### Task prompt:
Every line below between the one holding "left knee: (663, 518)" and the one holding "left back paw: (892, 614)", inclusive, should be copied exactly, and no other line.

═════ Exercise data ═════

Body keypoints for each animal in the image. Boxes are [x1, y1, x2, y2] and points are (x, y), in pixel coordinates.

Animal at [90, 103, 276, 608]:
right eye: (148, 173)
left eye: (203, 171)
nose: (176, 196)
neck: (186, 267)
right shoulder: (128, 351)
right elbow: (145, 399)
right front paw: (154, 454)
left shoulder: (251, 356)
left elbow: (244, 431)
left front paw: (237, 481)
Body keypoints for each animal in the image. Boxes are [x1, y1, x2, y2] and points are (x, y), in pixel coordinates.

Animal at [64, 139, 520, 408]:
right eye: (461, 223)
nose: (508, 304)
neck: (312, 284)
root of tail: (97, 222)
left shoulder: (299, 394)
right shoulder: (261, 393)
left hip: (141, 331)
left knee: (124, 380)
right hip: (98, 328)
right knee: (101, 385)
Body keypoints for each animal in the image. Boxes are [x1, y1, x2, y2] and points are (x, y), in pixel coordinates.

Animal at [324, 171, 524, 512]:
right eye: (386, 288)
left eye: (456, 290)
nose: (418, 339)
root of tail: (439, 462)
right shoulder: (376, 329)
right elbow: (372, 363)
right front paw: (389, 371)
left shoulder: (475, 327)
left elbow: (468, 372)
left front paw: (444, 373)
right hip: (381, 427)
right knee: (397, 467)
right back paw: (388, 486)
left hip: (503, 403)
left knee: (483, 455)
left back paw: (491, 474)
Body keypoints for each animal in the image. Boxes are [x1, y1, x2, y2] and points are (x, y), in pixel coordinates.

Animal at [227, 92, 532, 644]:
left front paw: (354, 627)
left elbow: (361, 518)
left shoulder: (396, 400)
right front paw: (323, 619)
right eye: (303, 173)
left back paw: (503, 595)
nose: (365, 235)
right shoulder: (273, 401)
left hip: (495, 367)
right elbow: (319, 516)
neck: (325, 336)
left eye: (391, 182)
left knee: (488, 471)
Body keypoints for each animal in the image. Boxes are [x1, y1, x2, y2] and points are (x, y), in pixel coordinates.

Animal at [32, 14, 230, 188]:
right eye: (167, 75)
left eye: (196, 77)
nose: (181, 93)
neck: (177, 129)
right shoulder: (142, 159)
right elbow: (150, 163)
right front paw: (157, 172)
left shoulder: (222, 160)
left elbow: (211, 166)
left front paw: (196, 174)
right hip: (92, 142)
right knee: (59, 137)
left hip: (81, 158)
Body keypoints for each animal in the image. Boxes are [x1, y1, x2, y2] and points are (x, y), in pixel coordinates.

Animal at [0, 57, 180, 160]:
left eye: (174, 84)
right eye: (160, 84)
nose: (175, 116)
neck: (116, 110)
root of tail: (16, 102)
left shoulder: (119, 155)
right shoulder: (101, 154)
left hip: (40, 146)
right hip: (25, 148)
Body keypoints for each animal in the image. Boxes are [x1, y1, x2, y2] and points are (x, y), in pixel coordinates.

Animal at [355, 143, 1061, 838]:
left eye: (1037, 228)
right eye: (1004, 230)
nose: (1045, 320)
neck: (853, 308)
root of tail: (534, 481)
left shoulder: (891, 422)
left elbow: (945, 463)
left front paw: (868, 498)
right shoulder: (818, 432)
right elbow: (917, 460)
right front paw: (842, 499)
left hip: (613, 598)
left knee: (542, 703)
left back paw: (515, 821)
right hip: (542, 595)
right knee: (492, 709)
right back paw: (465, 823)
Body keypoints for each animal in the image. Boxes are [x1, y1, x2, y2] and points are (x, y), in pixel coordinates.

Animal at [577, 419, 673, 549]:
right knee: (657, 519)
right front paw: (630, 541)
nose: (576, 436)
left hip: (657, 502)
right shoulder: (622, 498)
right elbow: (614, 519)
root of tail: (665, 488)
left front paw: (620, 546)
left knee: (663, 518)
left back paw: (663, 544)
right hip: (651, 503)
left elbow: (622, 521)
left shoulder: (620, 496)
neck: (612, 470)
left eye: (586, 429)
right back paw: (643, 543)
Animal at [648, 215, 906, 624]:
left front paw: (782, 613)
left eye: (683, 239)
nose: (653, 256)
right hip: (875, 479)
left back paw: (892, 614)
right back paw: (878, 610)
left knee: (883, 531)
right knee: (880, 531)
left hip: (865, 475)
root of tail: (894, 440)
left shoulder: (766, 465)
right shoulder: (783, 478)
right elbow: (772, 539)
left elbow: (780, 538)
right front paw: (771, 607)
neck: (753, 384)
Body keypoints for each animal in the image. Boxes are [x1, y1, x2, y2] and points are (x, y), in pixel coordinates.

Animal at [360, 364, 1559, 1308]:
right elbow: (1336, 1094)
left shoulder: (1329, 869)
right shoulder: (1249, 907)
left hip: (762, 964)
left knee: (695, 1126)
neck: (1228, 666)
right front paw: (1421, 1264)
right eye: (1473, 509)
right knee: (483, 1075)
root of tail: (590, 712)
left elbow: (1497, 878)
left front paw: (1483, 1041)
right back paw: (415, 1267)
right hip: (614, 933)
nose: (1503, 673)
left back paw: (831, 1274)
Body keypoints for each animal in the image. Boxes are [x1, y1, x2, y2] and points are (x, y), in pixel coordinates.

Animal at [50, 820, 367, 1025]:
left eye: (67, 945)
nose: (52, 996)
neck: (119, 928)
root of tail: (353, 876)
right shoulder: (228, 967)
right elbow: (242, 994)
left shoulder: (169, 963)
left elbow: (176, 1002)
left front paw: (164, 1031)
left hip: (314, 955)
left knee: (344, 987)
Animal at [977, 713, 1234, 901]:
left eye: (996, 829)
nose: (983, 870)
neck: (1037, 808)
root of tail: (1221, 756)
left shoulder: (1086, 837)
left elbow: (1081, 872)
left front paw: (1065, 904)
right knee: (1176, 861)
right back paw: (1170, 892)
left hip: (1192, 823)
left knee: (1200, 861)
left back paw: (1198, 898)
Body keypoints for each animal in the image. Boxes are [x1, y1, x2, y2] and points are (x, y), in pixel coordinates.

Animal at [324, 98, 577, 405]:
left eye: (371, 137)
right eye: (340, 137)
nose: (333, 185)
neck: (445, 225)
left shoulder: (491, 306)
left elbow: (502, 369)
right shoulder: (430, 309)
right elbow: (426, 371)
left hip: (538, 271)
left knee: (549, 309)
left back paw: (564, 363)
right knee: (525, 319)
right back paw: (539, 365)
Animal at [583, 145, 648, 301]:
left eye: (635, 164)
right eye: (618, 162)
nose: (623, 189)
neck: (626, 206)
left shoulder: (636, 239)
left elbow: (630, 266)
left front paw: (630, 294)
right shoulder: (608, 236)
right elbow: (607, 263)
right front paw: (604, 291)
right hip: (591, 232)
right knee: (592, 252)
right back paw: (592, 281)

═════

### Problem solution:
left knee: (663, 518)
left back paw: (663, 544)
right hip: (651, 503)
left elbow: (622, 521)
left shoulder: (620, 496)
neck: (612, 470)
left eye: (586, 429)
right back paw: (643, 543)
Animal at [648, 215, 906, 624]:
left front paw: (782, 613)
left eye: (683, 239)
nose: (653, 256)
right hip: (875, 479)
left back paw: (892, 614)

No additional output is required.